- **Activity**:
Word for word, the records below are to be set down again.

- **Supplied material**:

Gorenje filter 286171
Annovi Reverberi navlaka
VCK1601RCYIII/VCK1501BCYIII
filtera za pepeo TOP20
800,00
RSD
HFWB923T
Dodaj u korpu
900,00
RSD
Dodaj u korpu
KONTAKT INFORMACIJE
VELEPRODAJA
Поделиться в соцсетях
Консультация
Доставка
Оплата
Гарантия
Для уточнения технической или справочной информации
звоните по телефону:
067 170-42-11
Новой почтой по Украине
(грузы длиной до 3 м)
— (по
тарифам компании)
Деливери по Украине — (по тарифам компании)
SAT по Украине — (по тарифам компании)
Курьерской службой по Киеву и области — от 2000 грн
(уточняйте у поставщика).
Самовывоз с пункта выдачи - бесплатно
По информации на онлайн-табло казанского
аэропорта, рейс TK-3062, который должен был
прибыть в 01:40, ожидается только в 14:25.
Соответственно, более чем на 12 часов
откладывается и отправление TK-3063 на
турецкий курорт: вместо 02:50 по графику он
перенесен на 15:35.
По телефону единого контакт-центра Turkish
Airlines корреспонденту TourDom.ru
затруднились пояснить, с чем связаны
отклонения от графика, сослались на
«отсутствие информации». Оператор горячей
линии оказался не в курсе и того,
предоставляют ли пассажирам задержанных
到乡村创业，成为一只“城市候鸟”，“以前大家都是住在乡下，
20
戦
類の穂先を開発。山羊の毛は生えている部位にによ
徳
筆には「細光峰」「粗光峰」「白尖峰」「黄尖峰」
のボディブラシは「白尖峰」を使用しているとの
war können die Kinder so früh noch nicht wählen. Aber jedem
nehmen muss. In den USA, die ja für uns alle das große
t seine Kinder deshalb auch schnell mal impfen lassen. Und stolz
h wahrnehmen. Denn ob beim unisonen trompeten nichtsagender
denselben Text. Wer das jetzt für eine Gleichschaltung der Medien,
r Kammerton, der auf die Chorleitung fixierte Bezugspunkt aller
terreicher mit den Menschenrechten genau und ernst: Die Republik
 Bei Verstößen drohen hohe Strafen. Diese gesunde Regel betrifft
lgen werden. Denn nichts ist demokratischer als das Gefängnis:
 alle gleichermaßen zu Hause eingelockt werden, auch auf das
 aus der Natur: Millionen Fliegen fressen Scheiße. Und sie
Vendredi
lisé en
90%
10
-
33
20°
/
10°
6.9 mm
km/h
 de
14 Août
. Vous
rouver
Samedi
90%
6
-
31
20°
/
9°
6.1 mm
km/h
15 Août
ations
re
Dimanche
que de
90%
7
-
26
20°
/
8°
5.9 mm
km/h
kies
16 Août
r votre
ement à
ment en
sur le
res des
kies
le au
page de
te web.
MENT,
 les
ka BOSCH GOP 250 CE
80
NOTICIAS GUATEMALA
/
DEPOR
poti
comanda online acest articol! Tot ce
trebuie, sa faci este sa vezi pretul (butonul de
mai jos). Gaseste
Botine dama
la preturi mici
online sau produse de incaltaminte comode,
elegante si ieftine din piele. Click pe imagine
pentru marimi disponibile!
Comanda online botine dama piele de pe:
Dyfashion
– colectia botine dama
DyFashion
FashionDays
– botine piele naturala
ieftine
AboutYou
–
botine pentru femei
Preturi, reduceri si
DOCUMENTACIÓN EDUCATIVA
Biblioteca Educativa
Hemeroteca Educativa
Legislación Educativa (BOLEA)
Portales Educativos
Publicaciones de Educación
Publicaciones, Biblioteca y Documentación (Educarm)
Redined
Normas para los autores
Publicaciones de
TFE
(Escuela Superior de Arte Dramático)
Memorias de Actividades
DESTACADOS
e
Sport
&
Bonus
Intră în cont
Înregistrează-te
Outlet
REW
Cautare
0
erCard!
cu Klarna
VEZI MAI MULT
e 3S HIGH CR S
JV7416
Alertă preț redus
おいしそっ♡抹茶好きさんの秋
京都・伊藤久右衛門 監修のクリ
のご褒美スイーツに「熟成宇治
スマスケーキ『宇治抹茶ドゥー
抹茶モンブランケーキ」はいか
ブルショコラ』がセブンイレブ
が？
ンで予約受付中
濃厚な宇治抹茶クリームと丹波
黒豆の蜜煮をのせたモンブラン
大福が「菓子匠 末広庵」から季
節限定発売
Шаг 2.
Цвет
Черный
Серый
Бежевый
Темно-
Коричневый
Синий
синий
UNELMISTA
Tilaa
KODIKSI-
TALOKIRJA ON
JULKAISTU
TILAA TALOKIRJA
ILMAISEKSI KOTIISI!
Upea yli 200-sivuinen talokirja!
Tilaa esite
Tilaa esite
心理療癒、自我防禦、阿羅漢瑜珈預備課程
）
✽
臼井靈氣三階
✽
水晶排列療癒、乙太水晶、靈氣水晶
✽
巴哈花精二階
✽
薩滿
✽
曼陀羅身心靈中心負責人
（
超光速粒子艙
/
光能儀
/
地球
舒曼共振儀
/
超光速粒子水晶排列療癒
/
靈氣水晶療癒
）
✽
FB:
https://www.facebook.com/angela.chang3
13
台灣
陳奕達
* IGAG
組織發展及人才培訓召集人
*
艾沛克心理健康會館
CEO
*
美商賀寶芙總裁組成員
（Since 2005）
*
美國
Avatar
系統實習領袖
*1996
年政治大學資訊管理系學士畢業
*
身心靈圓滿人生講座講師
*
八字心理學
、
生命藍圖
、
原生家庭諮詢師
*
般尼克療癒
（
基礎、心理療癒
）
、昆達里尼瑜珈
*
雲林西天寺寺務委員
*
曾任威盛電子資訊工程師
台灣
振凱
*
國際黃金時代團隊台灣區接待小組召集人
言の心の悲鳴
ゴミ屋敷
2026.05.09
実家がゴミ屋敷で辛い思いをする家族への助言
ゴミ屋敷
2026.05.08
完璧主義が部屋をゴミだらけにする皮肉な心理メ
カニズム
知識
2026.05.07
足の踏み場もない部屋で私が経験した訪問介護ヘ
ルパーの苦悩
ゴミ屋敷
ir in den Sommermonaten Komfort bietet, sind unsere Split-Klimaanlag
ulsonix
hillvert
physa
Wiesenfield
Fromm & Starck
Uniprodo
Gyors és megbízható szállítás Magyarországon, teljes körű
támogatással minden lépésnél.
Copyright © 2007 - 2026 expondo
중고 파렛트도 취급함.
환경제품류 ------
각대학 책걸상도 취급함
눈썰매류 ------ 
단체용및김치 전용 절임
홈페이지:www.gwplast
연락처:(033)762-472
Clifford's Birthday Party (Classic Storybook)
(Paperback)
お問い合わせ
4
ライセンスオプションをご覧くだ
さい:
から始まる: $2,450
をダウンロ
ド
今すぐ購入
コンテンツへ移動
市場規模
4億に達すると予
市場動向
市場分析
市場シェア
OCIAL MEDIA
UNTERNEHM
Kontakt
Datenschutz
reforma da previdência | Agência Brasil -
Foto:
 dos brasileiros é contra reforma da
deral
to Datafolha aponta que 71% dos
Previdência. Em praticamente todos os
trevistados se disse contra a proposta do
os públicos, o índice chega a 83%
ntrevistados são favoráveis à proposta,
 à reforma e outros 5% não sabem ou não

- **Your solution**:
Gorenje filter 286171
Annovi Reverberi navlaka
VCK1601RCYIII/VCK1501BCYIII
filtera za pepeo TOP20
800,00
RSD
HFWB923T
Dodaj u korpu
900,00
RSD
Dodaj u korpu
KONTAKT INFORMACIJE
VELEPRODAJA
Поделиться в соцсетях
Консультация
Доставка
Оплата
Гарантия
Для уточнения технической или справочной информации
звоните по телефону:
067 170-42-11
Новой почтой по Украине
(грузы длиной до 3 м)
— (по
тарифам компании)
Деливери по Украине — (по тарифам компании)
SAT по Украине — (по тарифам компании)
Курьерской службой по Киеву и области — от 2000 грн
(уточняйте у поставщика).
Самовывоз с пункта выдачи - бесплатно
По информации на онлайн-табло казанского
аэропорта, рейс TK-3062, который должен был
прибыть в 01:40, ожидается только в 14:25.
Соответственно, более чем на 12 часов
откладывается и отправление TK-3063 на
турецкий курорт: вместо 02:50 по графику он
перенесен на 15:35.
По телефону единого контакт-центра Turkish
Airlines корреспонденту TourDom.ru
затруднились пояснить, с чем связаны
отклонения от графика, сослались на
«отсутствие информации». Оператор горячей
линии оказался не в курсе и того,
предоставляют ли пассажирам задержанных
到乡村创业，成为一只“城市候鸟”，“以前大家都是住在乡下，
20
戦
類の穂先を開発。山羊の毛は生えている部位にによ
徳
筆には「細光峰」「粗光峰」「白尖峰」「黄尖峰」
のボディブラシは「白尖峰」を使用しているとの
war können die Kinder so früh noch nicht wählen. Aber jedem
nehmen muss. In den USA, die ja für uns alle das große
t seine Kinder deshalb auch schnell mal impfen lassen. Und stolz
h wahrnehmen. Denn ob beim unisonen trompeten nichtsagender
denselben Text. Wer das jetzt für eine Gleichschaltung der Medien,
r Kammerton, der auf die Chorleitung fixierte Bezugspunkt aller
terreicher mit den Menschenrechten genau und ernst: Die Republik
 Bei Verstößen drohen hohe Strafen. Diese gesunde Regel betrifft
lgen werden. Denn nichts ist demokratischer als das Gefängnis:
 alle gleichermaßen zu Hause eingelockt werden, auch auf das
 aus der Natur: Millionen Fliegen fressen Scheiße. Und sie
Vendredi
lisé en
90%
10
-
33
20°
/
10°
6.9 mm
km/h
 de
14 Août
. Vous
rouver
Samedi
90%
6
-
31
20°
/
9°
6.1 mm
km/h
15 Août
ations
re
Dimanche
que de
90%
7
-
26
20°
/
8°
5.9 mm
km/h
kies
16 Août
r votre
ement à
ment en
sur le
res des
kies
le au
page de
te web.
MENT,
 les
ka BOSCH GOP 250 CE
80
NOTICIAS GUATEMALA
/
DEPOR
poti
comanda online acest articol! Tot ce
trebuie, sa faci este sa vezi pretul (butonul de
mai jos). Gaseste
Botine dama
la preturi mici
online sau produse de incaltaminte comode,
elegante si ieftine din piele. Click pe imagine
pentru marimi disponibile!
Comanda online botine dama piele de pe:
Dyfashion
– colectia botine dama
DyFashion
FashionDays
– botine piele naturala
ieftine
AboutYou
–
botine pentru femei
Preturi, reduceri si
DOCUMENTACIÓN EDUCATIVA
Biblioteca Educativa
Hemeroteca Educativa
Legislación Educativa (BOLEA)
Portales Educativos
Publicaciones de Educación
Publicaciones, Biblioteca y Documentación (Educarm)
Redined
Normas para los autores
Publicaciones de
TFE
(Escuela Superior de Arte Dramático)
Memorias de Actividades
DESTACADOS
e
Sport
&
Bonus
Intră în cont
Înregistrează-te
Outlet
REW
Cautare
0
erCard!
cu Klarna
VEZI MAI MULT
e 3S HIGH CR S
JV7416
Alertă preț redus
おいしそっ♡抹茶好きさんの秋
京都・伊藤久右衛門 監修のクリ
のご褒美スイーツに「熟成宇治
スマスケーキ『宇治抹茶ドゥー
抹茶モンブランケーキ」はいか
ブルショコラ』がセブンイレブ
が？
ンで予約受付中
濃厚な宇治抹茶クリームと丹波
黒豆の蜜煮をのせたモンブラン
大福が「菓子匠 末広庵」から季
節限定発売
Шаг 2.
Цвет
Черный
Серый
Бежевый
Темно-
Коричневый
Синий
синий
UNELMISTA
Tilaa
KODIKSI-
TALOKIRJA ON
JULKAISTU
TILAA TALOKIRJA
ILMAISEKSI KOTIISI!
Upea yli 200-sivuinen talokirja!
Tilaa esite
Tilaa esite
心理療癒、自我防禦、阿羅漢瑜珈預備課程
）
✽
臼井靈氣三階
✽
水晶排列療癒、乙太水晶、靈氣水晶
✽
巴哈花精二階
✽
薩滿
✽
曼陀羅身心靈中心負責人
（
超光速粒子艙
/
光能儀
/
地球
舒曼共振儀
/
超光速粒子水晶排列療癒
/
靈氣水晶療癒
）
✽
FB:
https://www.facebook.com/angela.chang3
13
台灣
陳奕達
* IGAG
組織發展及人才培訓召集人
*
艾沛克心理健康會館
CEO
*
美商賀寶芙總裁組成員
（Since 2005）
*
美國
Avatar
系統實習領袖
*1996
年政治大學資訊管理系學士畢業
*
身心靈圓滿人生講座講師
*
八字心理學
、
生命藍圖
、
原生家庭諮詢師
*
般尼克療癒
（
基礎、心理療癒
）
、昆達里尼瑜珈
*
雲林西天寺寺務委員
*
曾任威盛電子資訊工程師
台灣
振凱
*
國際黃金時代團隊台灣區接待小組召集人
言の心の悲鳴
ゴミ屋敷
2026.05.09
実家がゴミ屋敷で辛い思いをする家族への助言
ゴミ屋敷
2026.05.08
完璧主義が部屋をゴミだらけにする皮肉な心理メ
カニズム
知識
2026.05.07
足の踏み場もない部屋で私が経験した訪問介護ヘ
ルパーの苦悩
ゴミ屋敷
ir in den Sommermonaten Komfort bietet, sind unsere Split-Klimaanlag
ulsonix
hillvert
physa
Wiesenfield
Fromm & Starck
Uniprodo
Gyors és megbízható szállítás Magyarországon, teljes körű
támogatással minden lépésnél.
Copyright © 2007 - 2026 expondo
중고 파렛트도 취급함.
환경제품류 ------
각대학 책걸상도 취급함
눈썰매류 ------ 
단체용및김치 전용 절임
홈페이지:www.gwplast
연락처:(033)762-472
Clifford's Birthday Party (Classic Storybook)
(Paperback)
お問い合わせ
4
ライセンスオプションをご覧くだ
さい:
から始まる: $2,450
をダウンロ
ド
今すぐ購入
コンテンツへ移動
市場規模
4億に達すると予
市場動向
市場分析
市場シェア
OCIAL MEDIA
UNTERNEHM
Kontakt
Datenschutz
reforma da previdência | Agência Brasil -
Foto:
 dos brasileiros é contra reforma da
deral
to Datafolha aponta que 71% dos
Previdência. Em praticamente todos os
trevistados se disse contra a proposta do
os públicos, o índice chega a 83%
ntrevistados são favoráveis à proposta,
 à reforma e outros 5% não sabem ou não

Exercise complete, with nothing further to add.